=== Section Start ===

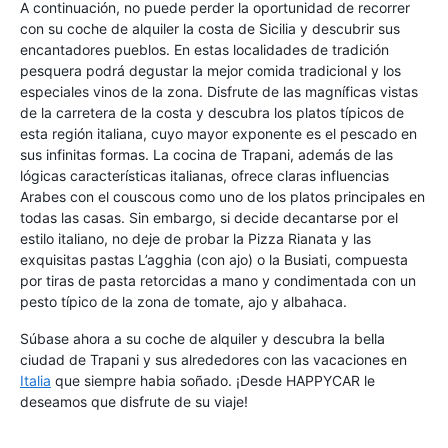
A continuación, no puede perder la oportunidad de recorrer
con su coche de alquiler la costa de Sicilia y descubrir sus
encantadores pueblos. En estas localidades de tradición
pesquera podrá degustar la mejor comida tradicional y los
especiales vinos de la zona. Disfrute de las magníficas vistas
de la carretera de la costa y descubra los platos típicos de
esta región italiana, cuyo mayor exponente es el pescado en
sus infinitas formas. La cocina de Trapani, además de las
lógicas características italianas, ofrece claras influencias
Arabes con el couscous como uno de los platos principales en
todas las casas. Sin embargo, si decide decantarse por el
estilo italiano, no deje de probar la Pizza Rianata y las
exquisitas pastas L’agghia (con ajo) o la Busiati, compuesta
por tiras de pasta retorcidas a mano y condimentada con un
pesto típico de la zona de tomate, ajo y albahaca.
Súbase ahora a su coche de alquiler y descubra la bella
ciudad de Trapani y sus alrededores con las vacaciones en
Italia
que siempre habia soñado. ¡Desde HAPPYCAR le
deseamos que disfrute de su viaje!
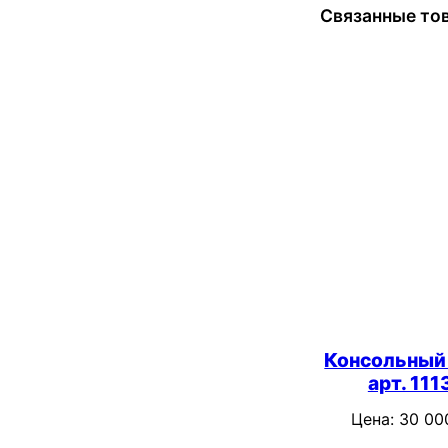
Связанные то
Консольный
арт. 111
Цена:
30 0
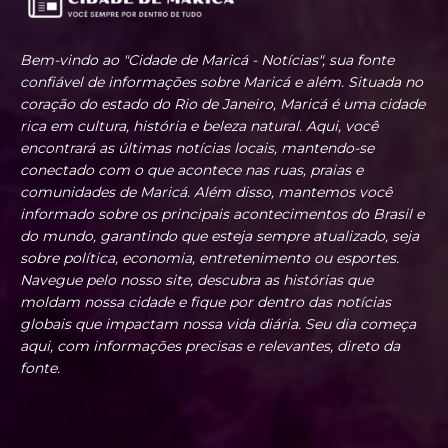
Bem-vindo ao "Cidade de Maricá - Notícias", sua fonte
confiável de informações sobre Maricá e além. Situada no
coração do estado do Rio de Janeiro, Maricá é uma cidade
rica em cultura, história e beleza natural. Aqui, você
encontrará as últimas notícias locais, mantendo-se
conectado com o que acontece nas ruas, praias e
comunidades de Maricá. Além disso, mantemos você
informado sobre os principais acontecimentos do Brasil e
do mundo, garantindo que esteja sempre atualizado, seja
sobre política, economia, entretenimento ou esportes.
Navegue pelo nosso site, descubra as histórias que
moldam nossa cidade e fique por dentro das notícias
globais que impactam nossa vida diária. Seu dia começa
aqui, com informações precisas e relevantes, direto da
fonte.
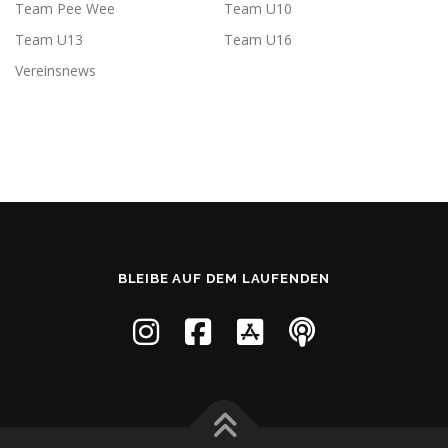
Team Pee Wee
Team U10
Team U13
Team U16
Vereinsnews
BLEIBE AUF DEM LAUFENDEN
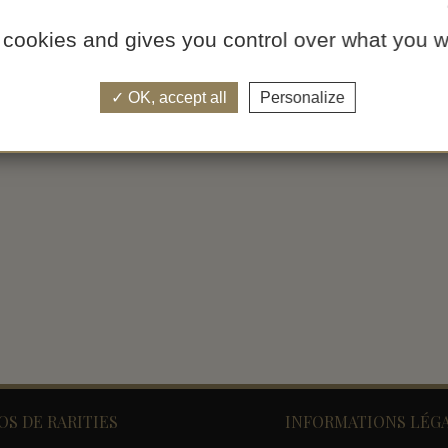
 cookies and gives you control over what you w
OK, accept all
Personalize
OS DE RARITIES
INFORMATIONS LÉG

=== Section End ===

> _Your objective_: The lines to return are those holding the string "sobre" anywhere in the listing above.

> _Solution below_:
confiável de informações sobre Maricá e além. Situada no
informado sobre os principais acontecimentos do Brasil e
sobre política, economia, entretenimento ou esportes.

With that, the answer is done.